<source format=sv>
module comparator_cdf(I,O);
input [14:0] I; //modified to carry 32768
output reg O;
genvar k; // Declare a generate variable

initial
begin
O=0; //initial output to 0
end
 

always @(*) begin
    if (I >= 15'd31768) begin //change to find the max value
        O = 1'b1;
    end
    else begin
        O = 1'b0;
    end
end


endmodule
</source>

=======

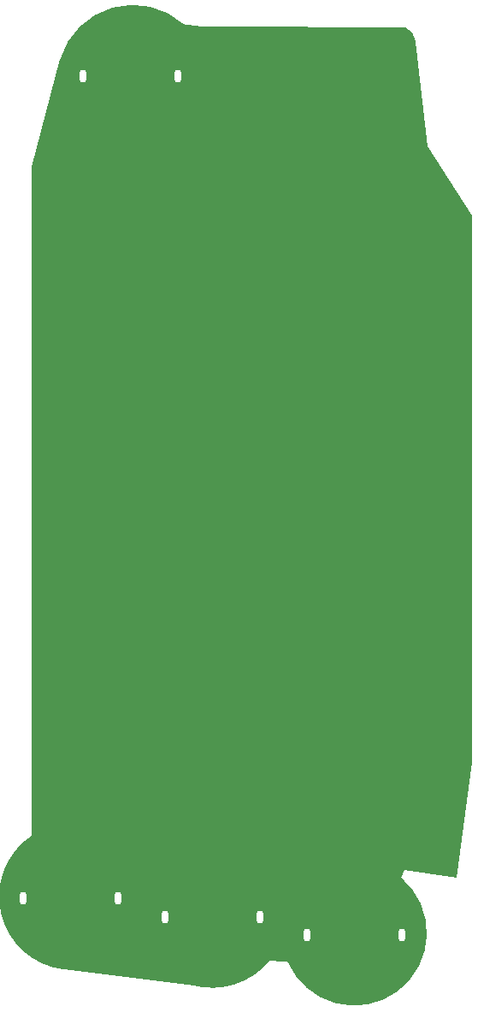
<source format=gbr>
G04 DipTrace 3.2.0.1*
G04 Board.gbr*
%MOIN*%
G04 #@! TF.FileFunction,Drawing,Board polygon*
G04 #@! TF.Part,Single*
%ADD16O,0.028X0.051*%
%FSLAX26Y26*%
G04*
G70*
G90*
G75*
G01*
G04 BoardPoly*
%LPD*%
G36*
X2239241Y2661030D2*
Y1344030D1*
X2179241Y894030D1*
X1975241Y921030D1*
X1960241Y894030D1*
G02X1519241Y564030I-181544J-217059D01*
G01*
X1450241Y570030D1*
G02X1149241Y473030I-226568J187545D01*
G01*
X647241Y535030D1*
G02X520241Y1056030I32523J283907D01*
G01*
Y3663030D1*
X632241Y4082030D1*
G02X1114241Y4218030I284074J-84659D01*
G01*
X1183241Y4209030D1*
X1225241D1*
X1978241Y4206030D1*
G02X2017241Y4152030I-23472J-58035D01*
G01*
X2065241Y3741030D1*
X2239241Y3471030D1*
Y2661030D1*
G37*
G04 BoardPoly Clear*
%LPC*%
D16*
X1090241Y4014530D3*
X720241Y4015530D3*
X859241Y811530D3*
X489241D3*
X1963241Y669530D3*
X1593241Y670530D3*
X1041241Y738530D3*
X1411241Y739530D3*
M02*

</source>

=======

» What you will do: The response consists of the lines above that contain "source".

» Answer to the problem:
<source format=sv>
</source>
<source format=gbr>
</source>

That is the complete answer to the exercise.